On le dit, on le répète, on le crie sur les toits (bibliothécaire j'hurle ton nom), on s'énerve et on essaie de le faire rentrer dans le crâne mou de nos lecteurs à grands coups de douchette et de Dewey (reliée, c'est plus efficace). Plus qu'un combat, c'est un sacerdoce. Notre côté militant sans doute. Et susceptible, probablement. Le métier de bibliothécaire a changé, beaucoup plus vite que son image, qui lui est restée collée à la couenne plus sûrement qu'une sangsue à triple ventouses.

Alors quand on tombe sur une description des bibliothèques et de leurs humbles serviteurs digne du 19e siècle, ça nous hérisse un peu la moquette élimée (je parle pour les bibliothèques qui n'ont pas réussi à avoir le budget rénovation adéquat). Une description comme celle sur laquelle je suis tombée, par hasard, dans la bande dessinée Un après-midi un peu couvert, de Philippe Squarzoni :





Bon, documentaliste ou bibliothécaire on sait pas trop, mais de toute façon c'est à peu près le même combat.














Ca a le mérite d'être clair. Bibliothécaire ça rime avec grabataire (au sens propre comme au sens figuré, notez). 

Nous voilà donc grabataires, hémiplégiques, invalides, et bien sûr totalement à l'ouest concernant l'informatique (j'aime tellement les fiches que je m'en suis fait un collier, c'est vous dire). Soyons clairs, je ne trouve ça agréable ni pour les hémiplégiques et invalides, ni pour les bibliothécaires. Associer des catégories de personnes en fonction des préjugés négatifs communs qui leur collent aux basques, c'est d'un banal affligeant. Je veux dire, associer les bibliothécaires et les hémiplégiques à des community managers ou des gogo danseuses, voilà qui serait intéressant, sociologiquement parlant (certains collègues (je ne dénoncerai pas) se plaignent par exemple de la discrimination quotidienne due à un manque flagrant de potentiel sensuel de notre métier. Et c'est bien dommage).
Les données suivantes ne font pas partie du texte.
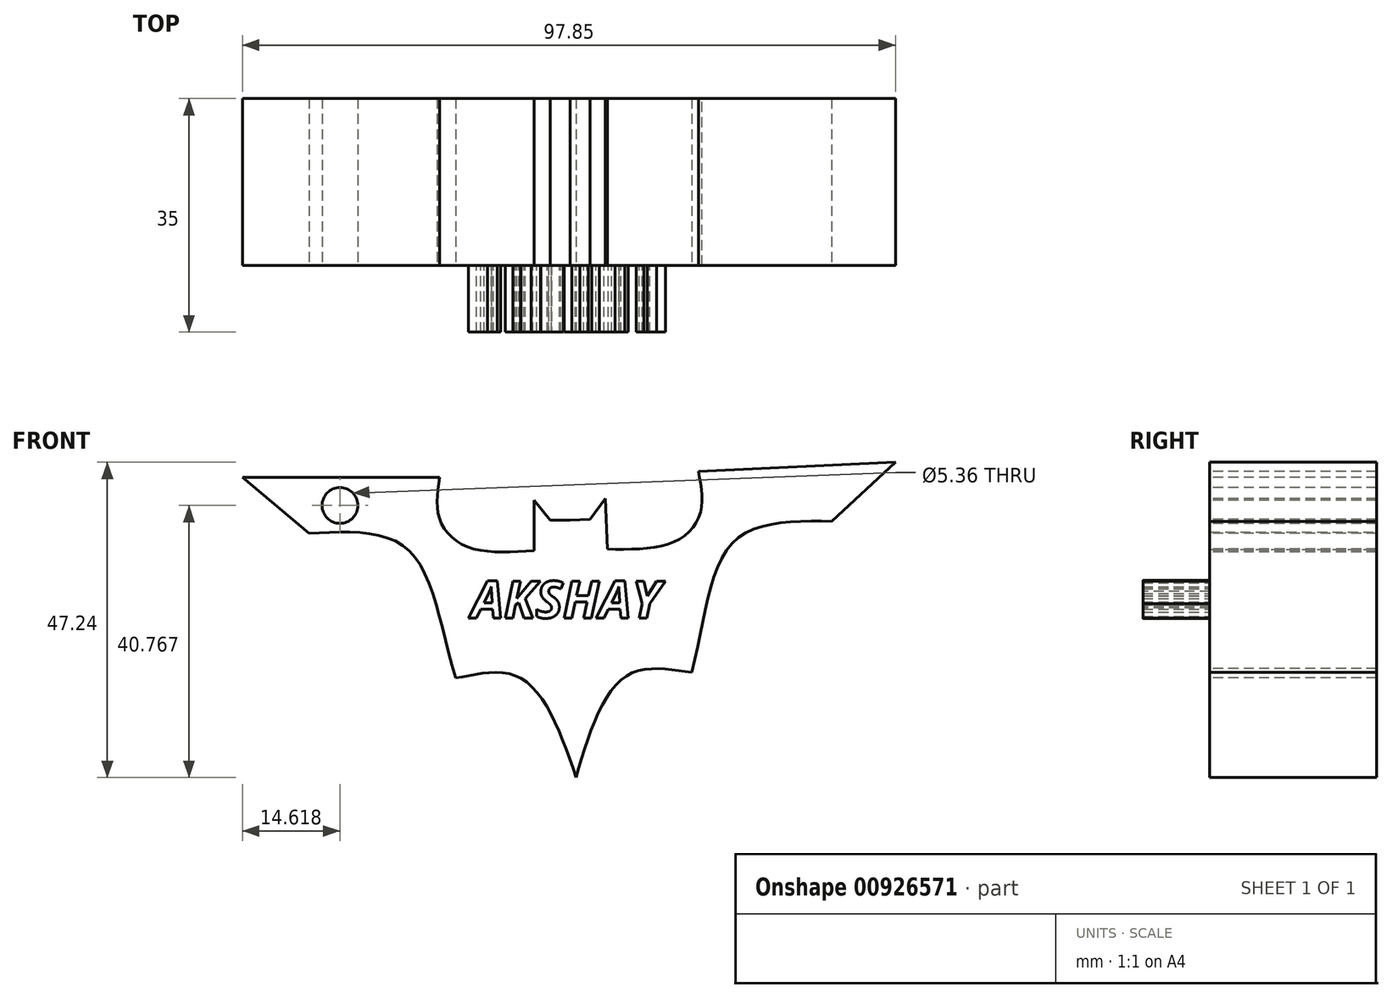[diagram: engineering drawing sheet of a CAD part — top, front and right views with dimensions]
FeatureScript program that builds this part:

"Un problème avec les livres" ? Moi aussi à vrai dire, il m'arrive même d'en jeter, probablement un signe avant-coureur de l'apocalypse.

"Passer son temps au milieu des livres, les lire, puis les conseiller". Oui, moi aussi j'aimais bien l'idée. Puis je suis devenue bibliothécaire. Et j'ai fait plein d'autres choses. Notamment, je "surfe sur Internet" pour bosser, pas "au lieu de bosser". Ce qui ne m'empêche pas de tomber sur des idiots à l'orthographe éclatante.

Tiens justement, puisqu'on en parle. La Bibliothèque est un "cimetière" et les livres des "tombes", ça me rappelle vaguement quelque chose que j'ai lu récemment. Un certain Yann Moix y parle de la mort des bibliothèques, au sens "noble" du terme. Heureusement, cela fait bien longtemps que les bibliothécaires (ne lui déplaise, je désigne par là diverses professions, du discothécaire qui gère la piste de danse, au vidéothécaire qui regarde des vidéos sur Youtube toute la journée, sans parler des animateurs multimédia, "nouvelle" spécialité tout droit sortie des feux de l'enfer) ne sont plus là que pour conserver des livres poussiéreux, qui doivent répondre à une exigence intellectuelle et littéraire élitiste. Quant à mettre en doute que les bibliothèques soient là pour transmettre des "connaissances", on atteint le pompon de la pomponette. Le tout étant, en revanche, d'arriver à dépasser cette idée de "temple du savoir" (personnellement, je rentre plus facilement dans un couloir de métro tapissé d'urine que dans un temple). Les réponses à cet article n'ont pas tardé, vous pouvez aller voir sur Hortensi.usFace écran et les Carnets d'Outre-Web.


Si même Rimbaud s'y met.

Bon je râle, mais cela m'a fait plutôt sourire de trouver cette anecdote. Au final, on trouve dans ce livre une jolie petite histoire sans prétention, et plutôt agréable à lire. Et qui n'a rien à voir avec les bibliothécaires ni les hémiplégiques, comme cet article ne le suggère pas.